(Stored dataset items)

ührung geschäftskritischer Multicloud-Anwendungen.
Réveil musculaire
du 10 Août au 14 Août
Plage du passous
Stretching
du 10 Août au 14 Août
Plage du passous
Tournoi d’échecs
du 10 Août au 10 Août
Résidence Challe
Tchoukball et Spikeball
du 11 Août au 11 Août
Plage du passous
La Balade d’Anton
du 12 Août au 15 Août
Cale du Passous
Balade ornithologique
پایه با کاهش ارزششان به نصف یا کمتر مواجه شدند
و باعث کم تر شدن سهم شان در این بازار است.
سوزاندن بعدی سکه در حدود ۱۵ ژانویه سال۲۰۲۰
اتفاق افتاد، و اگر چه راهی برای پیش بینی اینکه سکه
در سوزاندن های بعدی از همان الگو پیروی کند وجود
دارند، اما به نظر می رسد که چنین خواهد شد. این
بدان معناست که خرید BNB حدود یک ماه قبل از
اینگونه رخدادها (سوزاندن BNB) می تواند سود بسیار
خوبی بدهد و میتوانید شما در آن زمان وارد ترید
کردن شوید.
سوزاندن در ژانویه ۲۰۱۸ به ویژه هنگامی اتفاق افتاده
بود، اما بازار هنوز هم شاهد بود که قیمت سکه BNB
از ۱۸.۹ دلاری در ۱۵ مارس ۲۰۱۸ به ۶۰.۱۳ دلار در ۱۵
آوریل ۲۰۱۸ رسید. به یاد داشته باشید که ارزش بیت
...
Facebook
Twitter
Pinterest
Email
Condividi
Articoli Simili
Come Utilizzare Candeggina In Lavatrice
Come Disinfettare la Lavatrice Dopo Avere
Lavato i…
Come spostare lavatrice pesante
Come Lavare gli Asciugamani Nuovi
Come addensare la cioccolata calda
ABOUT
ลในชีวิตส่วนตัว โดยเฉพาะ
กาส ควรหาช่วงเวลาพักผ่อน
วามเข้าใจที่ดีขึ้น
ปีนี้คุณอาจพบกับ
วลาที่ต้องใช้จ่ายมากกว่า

◆ Exercise details
Retype the records above, starting with the line that contains "ührung geschäftskritischer Multicloud-Anwendungen." and ending with the line that contains "دارند، اما به", with both of those lines included. Keep every character unchanged.

◆ Answer box
ührung geschäftskritischer Multicloud-Anwendungen.
Réveil musculaire
du 10 Août au 14 Août
Plage du passous
Stretching
du 10 Août au 14 Août
Plage du passous
Tournoi d’échecs
du 10 Août au 10 Août
Résidence Challe
Tchoukball et Spikeball
du 11 Août au 11 Août
Plage du passous
La Balade d’Anton
du 12 Août au 15 Août
Cale du Passous
Balade ornithologique
پایه با کاهش ارزششان به نصف یا کمتر مواجه شدند
و باعث کم تر شدن سهم شان در این بازار است.
سوزاندن بعدی سکه در حدود ۱۵ ژانویه سال۲۰۲۰
اتفاق افتاد، و اگر چه راهی برای پیش بینی اینکه سکه
در سوزاندن های بعدی از همان الگو پیروی کند وجود
دارند، اما به نظر می رسد که چنین خواهد شد. این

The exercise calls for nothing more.